=== Dados do exercício ===

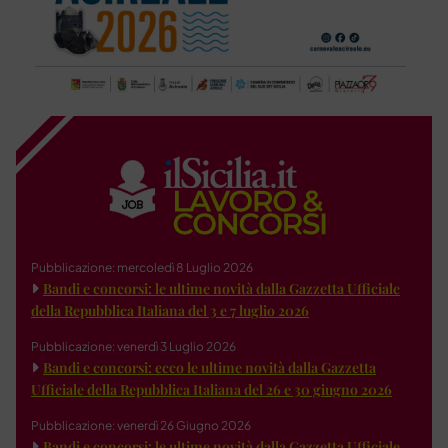
Pubblicazione: mercoledì 8 Luglio 2026
Bandi e concorsi: le ultime novità dalla Gazzetta Ufficiale
della Repubblica Italiana del 3 e 7 luglio 2026
Pubblicazione: venerdì 3 Luglio 2026
Bandi e concorsi: ecco le ultime novità dalla Gazzetta
Ufficiale della Repubblica Italiana del 26 e 30 giugno 2026
Pubblicazione: venerdì 26 Giugno 2026
Bandi e concorsi: le ultime novità dalla Gazzetta Ufficiale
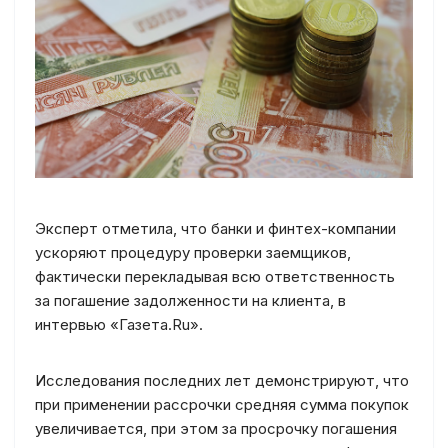
Эксперт отметила, что банки и финтех-компании
ускоряют процедуру проверки заемщиков,
фактически перекладывая всю ответственность
за погашение задолженности на клиента, в
интервью «Газета.Ru».
Исследования последних лет демонстрируют, что
при применении рассрочки средняя сумма покупок
увеличивается, при этом за просрочку погашения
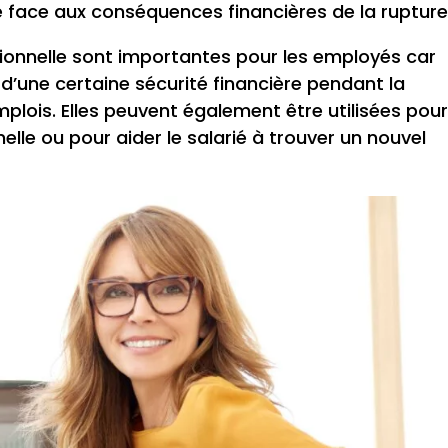
ire face aux conséquences financières de la rupture
ionnelle sont importantes pour les employés car
 d’une certaine sécurité financière pendant la
mplois. Elles peuvent également être utilisées pou
lle ou pour aider le salarié à trouver un nouvel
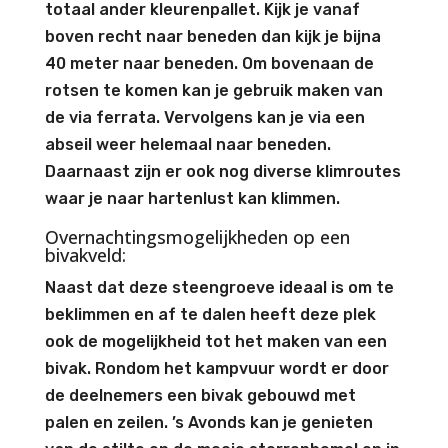
totaal ander kleurenpallet. Kijk je vanaf
boven recht naar beneden dan kijk je bijna
40 meter naar beneden. Om bovenaan de
rotsen te komen kan je gebruik maken van
de via ferrata. Vervolgens kan je via een
abseil weer helemaal naar beneden.
Daarnaast zijn er ook nog diverse klimroutes
waar je naar hartenlust kan klimmen.
Overnachtingsmogelijkheden op een
bivakveld:
Naast dat deze steengroeve ideaal is om te
beklimmen en af te dalen heeft deze plek
ook de mogelijkheid tot het maken van een
bivak. Rondom het kampvuur wordt er door
de deelnemers een bivak gebouwd met
palen en zeilen. ’s Avonds kan je genieten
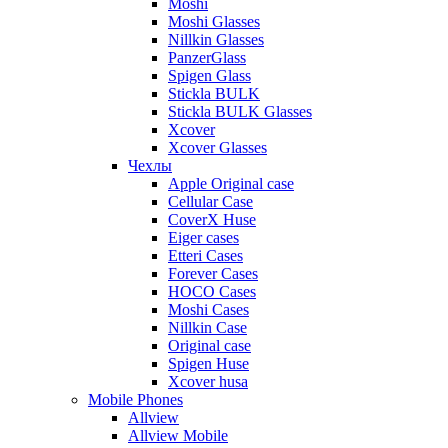
Moshi
Moshi Glasses
Nillkin Glasses
PanzerGlass
Spigen Glass
Stickla BULK
Stickla BULK Glasses
Xcover
Xcover Glasses
Чехлы
Apple Original case
Cellular Case
CoverX Huse
Eiger cases
Etteri Cases
Forever Cases
HOCO Cases
Moshi Cases
Nillkin Case
Original case
Spigen Huse
Xcover husa
Mobile Phones
Allview
Allview Mobile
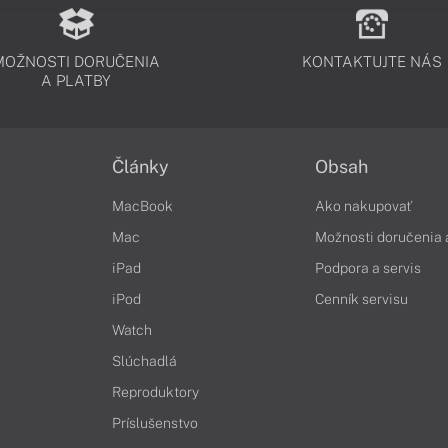
MOŽNOSTI DORUČENIA
KONTAKTUJTE NÁS
A PLATBY
Články
Obsah
MacBook
Ako nakupovať
Mac
Možnosti doručenia 
iPad
Podpora a servis
iPod
Cenník servisu
Watch
Slúchadlá
Reproduktory
Príslušenstvo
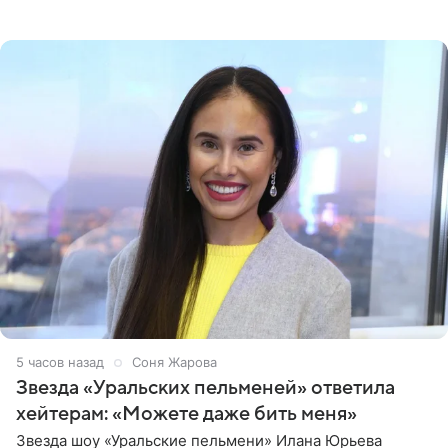
артистки в Instagram (принадлежит компании Meta,
признанной
5 часов назад
Соня Жарова
Звезда «Уральских пельменей» ответила
хейтерам: «Можете даже бить меня»
Звезда шоу «Уральские пельмени» Илана Юрьева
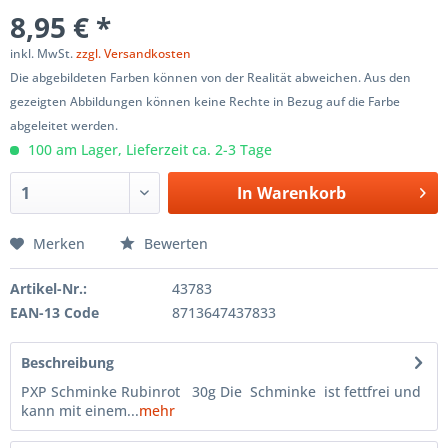
8,95 € *
inkl. MwSt.
zzgl. Versandkosten
Die abgebildeten Farben können von der Realität abweichen. Aus den
gezeigten Abbildungen können keine Rechte in Bezug auf die Farbe
abgeleitet werden.
100 am Lager, Lieferzeit ca. 2-3 Tage
In
Warenkorb
Merken
Bewerten
Artikel-Nr.:
43783
EAN-13 Code
8713647437833
Beschreibung
PXP Schminke Rubinrot 30g Die Schminke ist fettfrei und
kann mit einem...
mehr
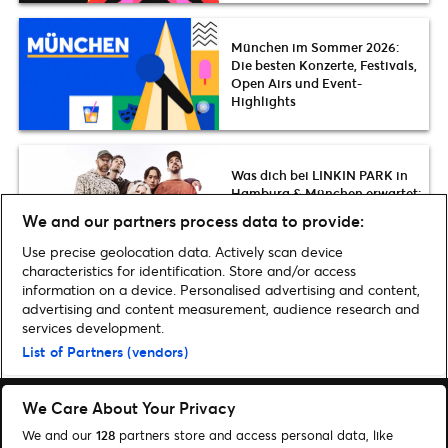
München im Sommer 2026:
Die besten Konzerte, Festivals,
Open Airs und Event-
Highlights
Was dich bei LINKIN PARK in
Hamburg & München erwartet:
Setlist & News zur World Tour
We and our partners process data to provide:
2026
Use precise geolocation data. Actively scan device
characteristics for identification. Store and/or access
information on a device. Personalised advertising and content,
advertising and content measurement, audience research and
services development.
Home
»
Musik
»
Superbloom 2020: München hat ein neues Festival
List of Partners (vendors)
We Care About Your Privacy
We and our
128
partners store and access personal data, like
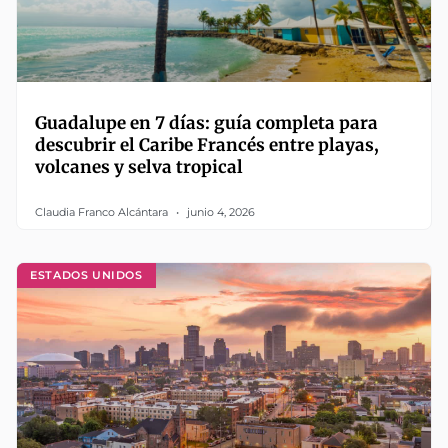
Guadalupe en 7 días: guía completa para
descubrir el Caribe Francés entre playas,
volcanes y selva tropical
Claudia Franco Alcántara
junio 4, 2026
ESTADOS UNIDOS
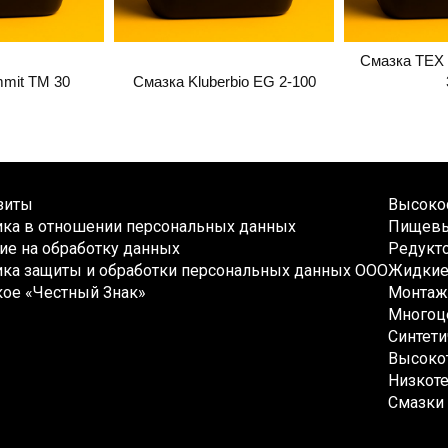
Смазка TE
mit TM 30
Смазка Kluberbio EG 2-100
зиты
Высокос
ика в отношении персональных данных
Пищевы
ие на обработку данных
Редукто
ка защиты и обработки персональных данных ООО
Жидкие 
кое «Честный Знак»
Монтаж
Многоц
Синтети
Высокот
Низкоте
Смазки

===

[O que fazer] Selecione e copie todas as linhas dos registros que contêm a palavra "device". Leve em conta a diferença entre maiúsculas e minúsculas.

[Resposta]
Use precise geolocation data. Actively scan device
information on a device. Personalised advertising and content,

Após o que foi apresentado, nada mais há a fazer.